Despite the widespread popular and professional support for radical reform, these ideas and those who advocate them are systematically marginalized by the corporate media and business-dominated political system. Why should this be? After all, it is often argued, by socialists and others, that radical reform would be in the true interests not only of working people but of much of the American capitalist class (as opposed to sections of that class with a vested interest in the current healthcare system). The growing burden of healthcare costs on the economy would be brought under control, and companies would no longer have to contribute to employees’ insurance premiums. Companies in Britain and Canada, for instance, seem quite happy with the national health service in those countries.
So why does big business not promote real reform? This is the question that Doug Henwood explores is Issue No. 120 of his Left Business Observer.
Some analysts point to a “web of influence” – the interlocks (overlapping membership) between the boards of directors of insurance and other companies and the role of insurance companies as a source of finance for other companies. Henwood presents detailed evidence to show that these are not very significant phenomena.
Drawing on the testimony of researchers who have interviewed top executives on the issue, Henwood states that some (perhaps even many) executives support “single payer” in private but are reluctant to make their views public for two reasons.
First, they worry about the possible reaction of other firms with which they do business. Small companies especially are considered hostile to “single payer.” They do not stand to gain in terms of costs because they do not provide HI to their employees, while they would have to bear part of the additional tax burden. So they would see radical reform as an attempt to shift costs from big to small business.
Second, they are afraid of “encouraging would-be expropriators.” One informant puts it this way: “If you can take away someone else's business -- the insurance companies' business -- then you can take away mine.” Henwood adds that “employers like workers to feel insecure. Fear of losing health coverage makes workers less willing to strike or to resist pay cuts or speedups.”
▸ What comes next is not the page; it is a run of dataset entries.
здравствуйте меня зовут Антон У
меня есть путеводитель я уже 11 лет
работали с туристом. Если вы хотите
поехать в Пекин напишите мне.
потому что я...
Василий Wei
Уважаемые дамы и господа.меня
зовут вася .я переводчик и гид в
So capitalists believe that a national health service would entail economic costs as well as benefits, while they view the elimination of private health insurance as a long-term political threat to their class rule. Whatever others may think they should think, they themselves do not think that a national health service would be in their interests. Otherwise we would have had one long ago.
Notes
1. Sources disagree on the exact number of the rebel Democrats.
2. Participants in the American debate seem to assume that a national health service would completely displace private health insurance. This is not necessarily so. For example, the British health insurance company BUPA currently has over four million members. These are moderately affluent people willing and able to pay extra for higher quality service than is often available through the NHS. The really wealthy, of course, do not need insurance because they can always “pay as they go.”